The habits of effective people vary significantly and there is probably no “one true way”. Scott Adams follows a relatively strict daily regimen which he finds optimizes for available energy and maximizes creative output. Meanwhile, Marc Andreessen prefers to eliminate scheduling from his life entirely. This allows him to maximize chances for serendipity, and free up resources which can then be deployed when a truly great opportunity reveals itself. Routines can be great for executing a plan or honing a skill, but are rigid. They make it difficult to respond to a rapidly changing landscape.
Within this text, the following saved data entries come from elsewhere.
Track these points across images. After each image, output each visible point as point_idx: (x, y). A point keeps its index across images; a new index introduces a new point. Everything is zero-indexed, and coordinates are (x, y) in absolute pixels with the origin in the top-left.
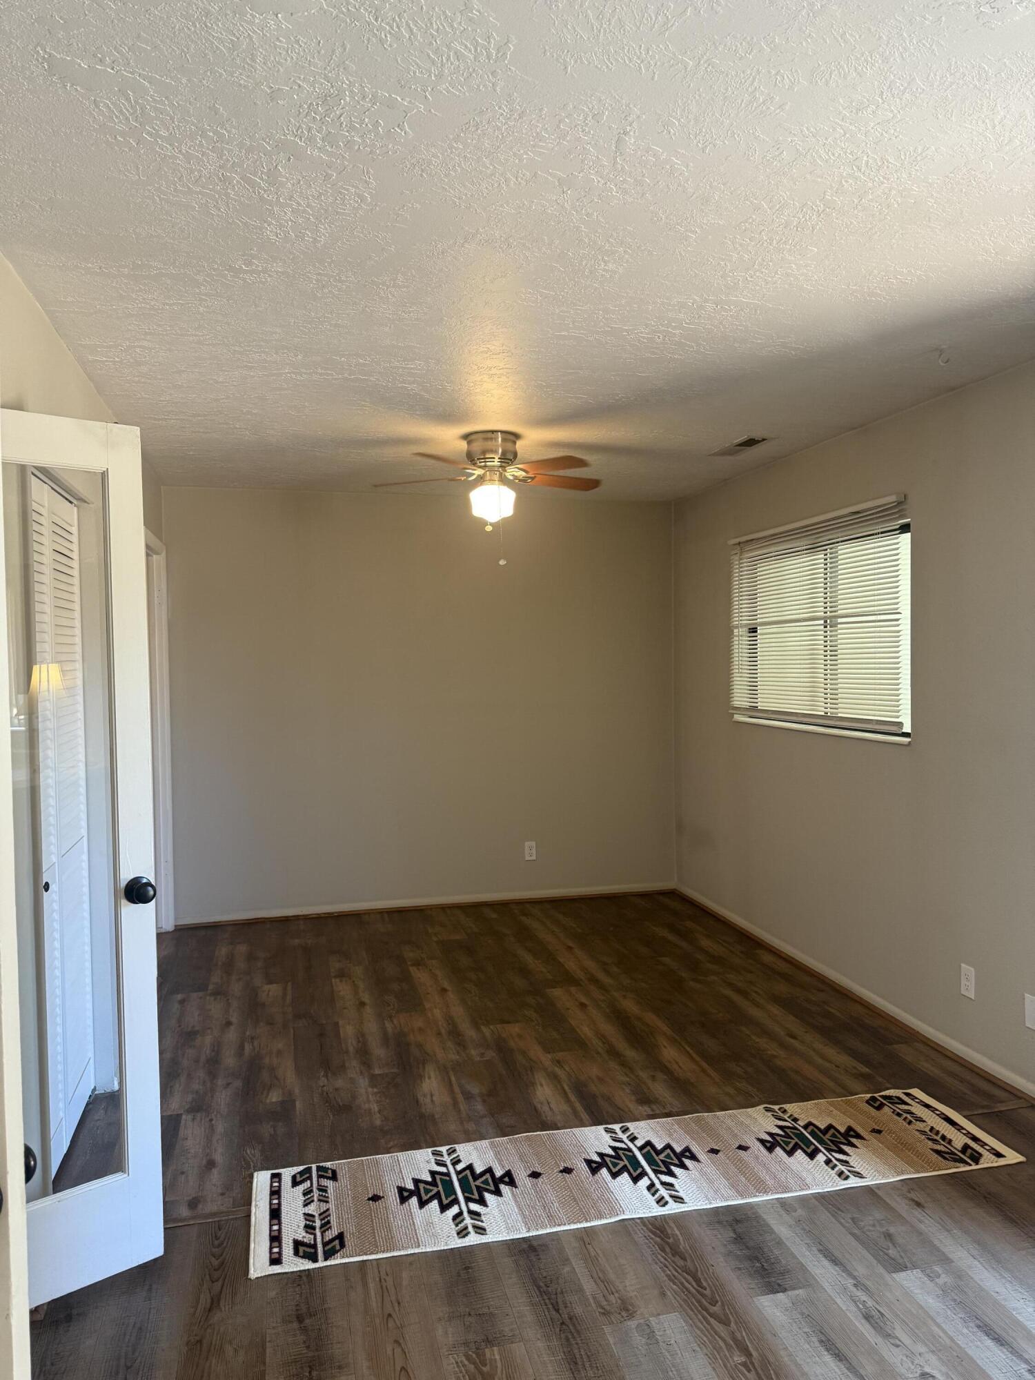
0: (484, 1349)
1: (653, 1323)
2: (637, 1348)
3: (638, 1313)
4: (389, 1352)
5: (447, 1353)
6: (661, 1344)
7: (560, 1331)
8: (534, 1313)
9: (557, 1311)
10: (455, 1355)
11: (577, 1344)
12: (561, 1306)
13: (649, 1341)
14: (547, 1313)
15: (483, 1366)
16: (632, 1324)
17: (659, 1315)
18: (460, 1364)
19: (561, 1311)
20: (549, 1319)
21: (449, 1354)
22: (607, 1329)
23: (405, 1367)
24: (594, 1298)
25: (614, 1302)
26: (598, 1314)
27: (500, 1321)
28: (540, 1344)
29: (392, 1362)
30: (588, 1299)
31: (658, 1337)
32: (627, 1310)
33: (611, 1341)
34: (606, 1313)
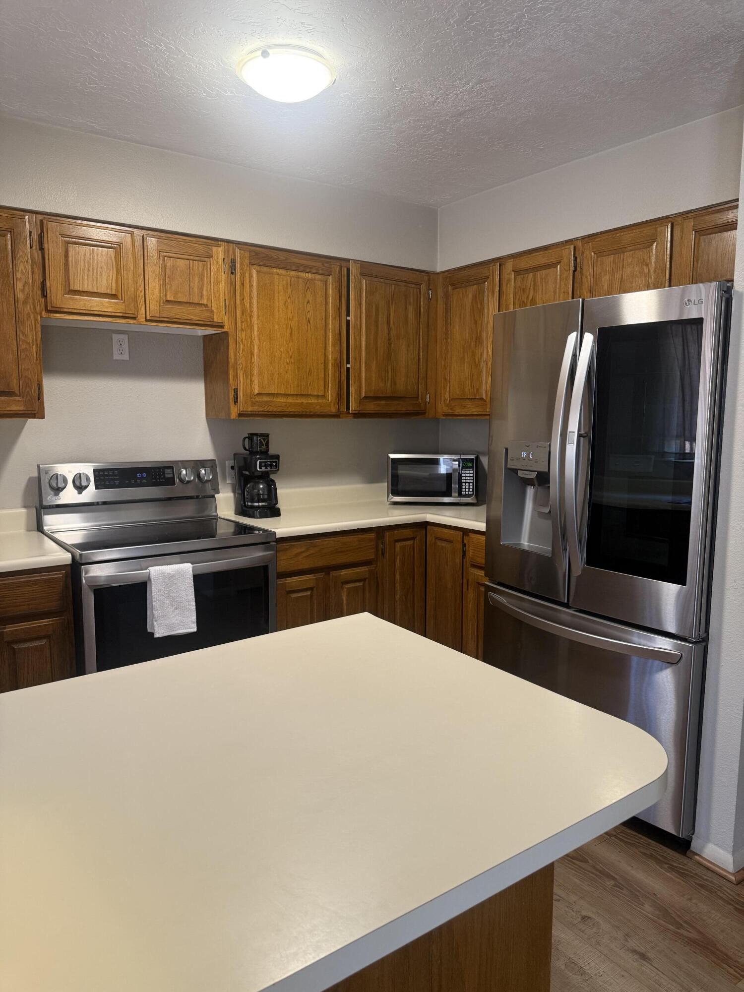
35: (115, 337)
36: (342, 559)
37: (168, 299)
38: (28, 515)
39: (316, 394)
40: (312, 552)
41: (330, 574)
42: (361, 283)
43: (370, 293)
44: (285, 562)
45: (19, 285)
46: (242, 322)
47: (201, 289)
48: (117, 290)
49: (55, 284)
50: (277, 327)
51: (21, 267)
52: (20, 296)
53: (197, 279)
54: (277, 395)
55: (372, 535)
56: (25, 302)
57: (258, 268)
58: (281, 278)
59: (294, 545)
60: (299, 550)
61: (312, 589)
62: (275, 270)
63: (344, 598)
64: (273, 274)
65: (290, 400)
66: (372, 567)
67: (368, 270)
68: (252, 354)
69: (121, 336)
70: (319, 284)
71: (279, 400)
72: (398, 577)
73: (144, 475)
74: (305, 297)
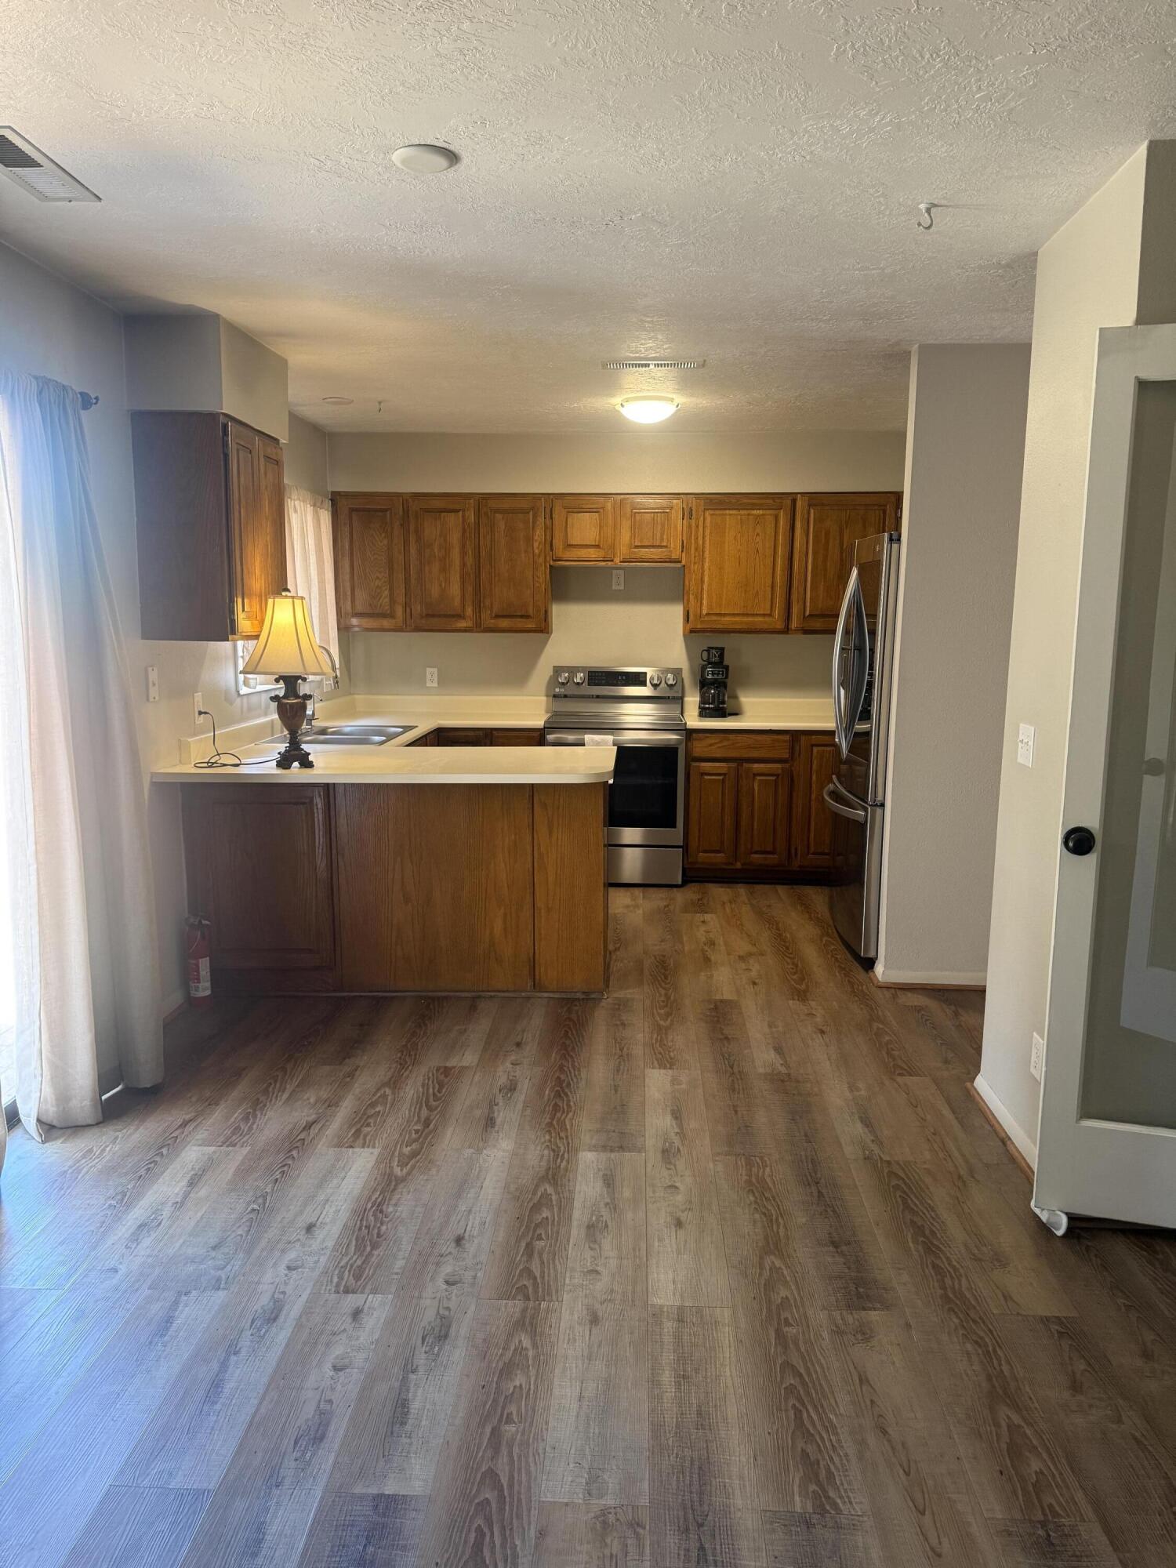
0: (814, 1513)
1: (581, 1496)
2: (618, 1468)
3: (593, 1515)
4: (945, 1540)
5: (865, 1519)
6: (586, 1466)
7: (707, 1516)
8: (737, 1552)
9: (702, 1548)
10: (853, 1513)
11: (691, 1493)
12: (694, 1554)
13: (600, 1473)
14: (718, 1547)
15: (817, 1491)
16: (610, 1501)
17: (567, 1504)
18: (847, 1500)
19: (698, 1545)
20: (718, 1537)
21: (861, 1516)
22: (645, 1501)
23: (920, 1516)
24: (642, 1554)
25: (616, 1542)
26: (648, 1527)
27: (787, 1551)
28: (739, 1502)
29: (938, 1525)
30: (652, 1554)
31: (586, 1475)
32: (605, 1523)
33: (646, 1485)
34: (636, 1525)
35: (614, 572)
36: (755, 754)
37: (636, 544)
38: (547, 701)
39: (762, 612)
40: (724, 744)
41: (742, 765)
42: (809, 513)
43: (819, 520)
44: (700, 748)
45: (536, 545)
46: (695, 557)
47: (662, 535)
48: (600, 541)
49: (558, 544)
50: (726, 558)
51: (538, 533)
52: (537, 551)
53: (659, 527)
54: (725, 615)
55: (787, 738)
56: (539, 556)
57: (712, 512)
58: (731, 518)
59: (708, 737)
60: (713, 741)
61: (725, 774)
62: (727, 512)
63: (756, 788)
64: (726, 515)
65: (737, 619)
66: (787, 765)
67: (816, 499)
68: (702, 581)
69: (618, 571)
70: (770, 519)
71: (725, 619)
72: (814, 777)
73: (624, 677)
74: (755, 530)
Imagine yourself as a kind of riverbed through which the liquid of life flows. Your goal is to allow as much of this nourishing elixir to flow through you as possible, thereby harnessing and directing its energy. But unlike how water flowing over dirt carves its own path, you need to adjust your shape to match the flow. Most of the time, the flow of life is stable and you can settle into a comfortable capturing arrangement. Once in a while, the waters shift. How will you adjust to these shifts? How will you become aware of them?
Moving to a different city and transitioning to working from home was a powerful catalyst for re-evaluating my routines. I realized that the way I was working was no longer a good match for the kind of work I needed to do. I also realized that it was not necessary for me to move across the country to figure this out. Back in Chicago, for example, I could have more formally tried working from home for the first half of some days. I could have worked one day a week at a coffee shop. I could have tried working without internet for a few hours a day. And maybe you can try these things, too.
To do your best work, you need to adapt to the changing demands and capabilities of your craft. How do you know when the time has come? Maybe you cannot, but if you experiment you may stumble upon improvements. Regularly force yourself into unfamiliar situations. Try new things and be open to change. Periodically evaluate how you spend your time. Occasionally one of these experiments will bear fruit and you can make a more permanent adjustment; once again letting the waters flow.